No it is not fair or reasonable. If I get a certain plan I should be able to utilize it to the full extent. If a company is incapable of providing the service they should not sell that service plan.
I sort of see your point, but what you're arguing is that they should just change the wording of the contracts. You're not going to get what you want anyway.
We ran into that issue with the marketing department and upper management when I work at a telco. We where starting to sell 3G USB modems, and "plan" was that we'd start to push internet via 3G, because it was 7Mbit at the time and that would be plenty fast. There would be no need to sell ADSL connections anymore.
The issue, which the people responsible for the network pointed out is that the 7Mbit was SHARED. It assumed that the user was alone on that tower. Also there's a limit on the connection to the tower it self, these are fiber now, so not a major issue, but a limiting factor at some point.
Internet via 4G is certainly faster than 7Mbit now, but it's still a shared capacity.

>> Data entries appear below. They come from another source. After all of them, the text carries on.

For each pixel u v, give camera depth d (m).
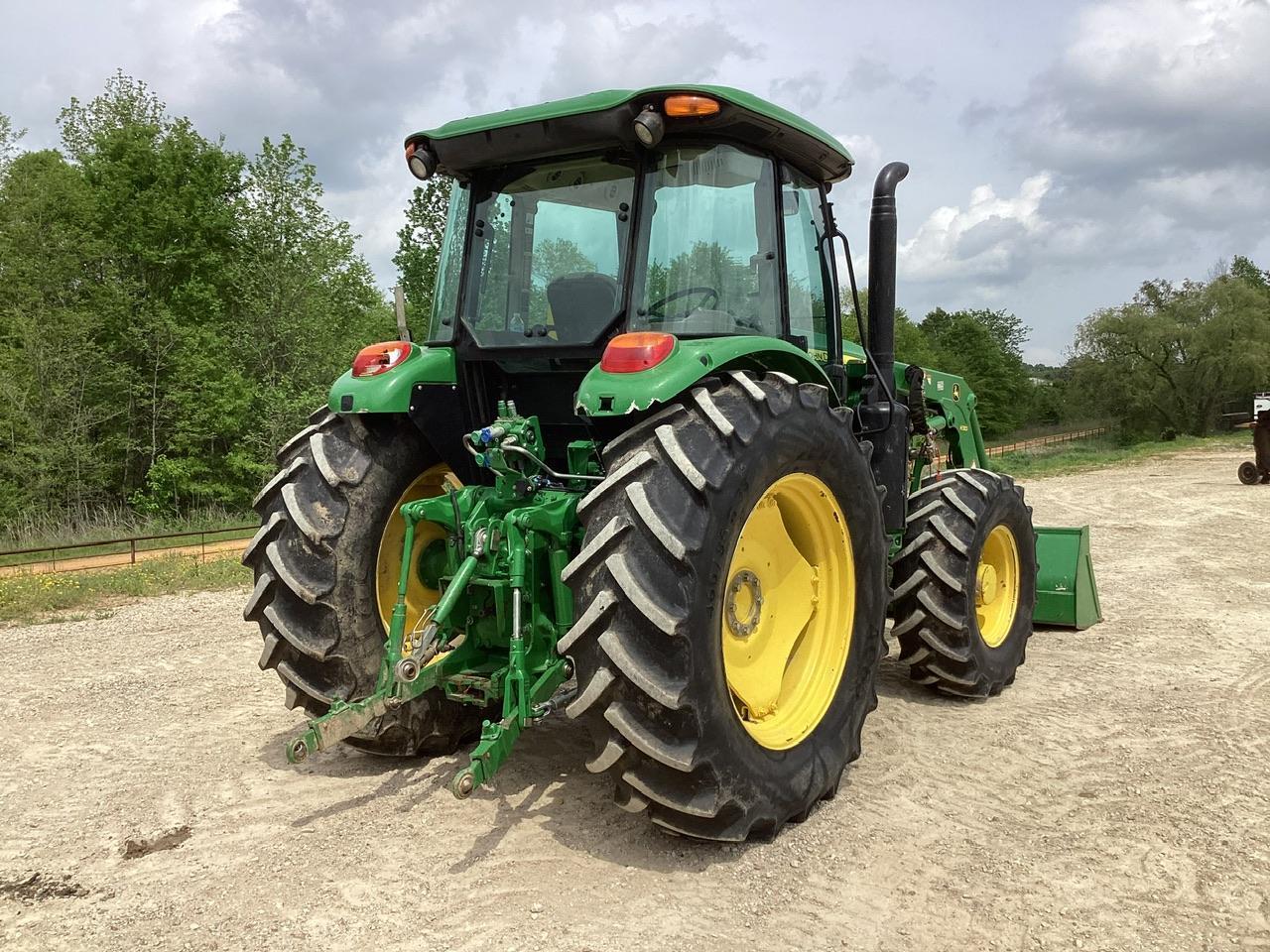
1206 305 48.41
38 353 23.09
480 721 4.27
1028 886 2.97
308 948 2.60
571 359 3.71
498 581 3.45
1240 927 2.72
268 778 3.91
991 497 5.07
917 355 66.50
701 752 2.97
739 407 3.25
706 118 3.39
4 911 2.82
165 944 2.63
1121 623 6.77
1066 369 52.91
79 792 3.79
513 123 3.56
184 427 25.48
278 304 27.83
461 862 3.12
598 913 2.79
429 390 3.93
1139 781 3.84
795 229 4.20
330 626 3.77
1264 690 5.11
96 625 7.80
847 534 3.80
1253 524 12.71
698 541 2.97
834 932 2.69
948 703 4.98
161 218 27.27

If you surf the net, check your emails and such, it's in burst so it's fine to share. Streaming is you using a constant amount of traffic for a sustained period of time and that's not what the cell network is designed to do.
That is fine if I don't get exactly what I want, but companies should not be allowed to blatantly lie and over promise. Do I get to violate the contract for the service I was unable to utilize? Companies need to stop over promising and under delivering and hiding behind a 20 page one sided contract.
I don't really see where the blatant lie is. ISPs never advertise dedicated speed and most have long documents describing how they manage their network.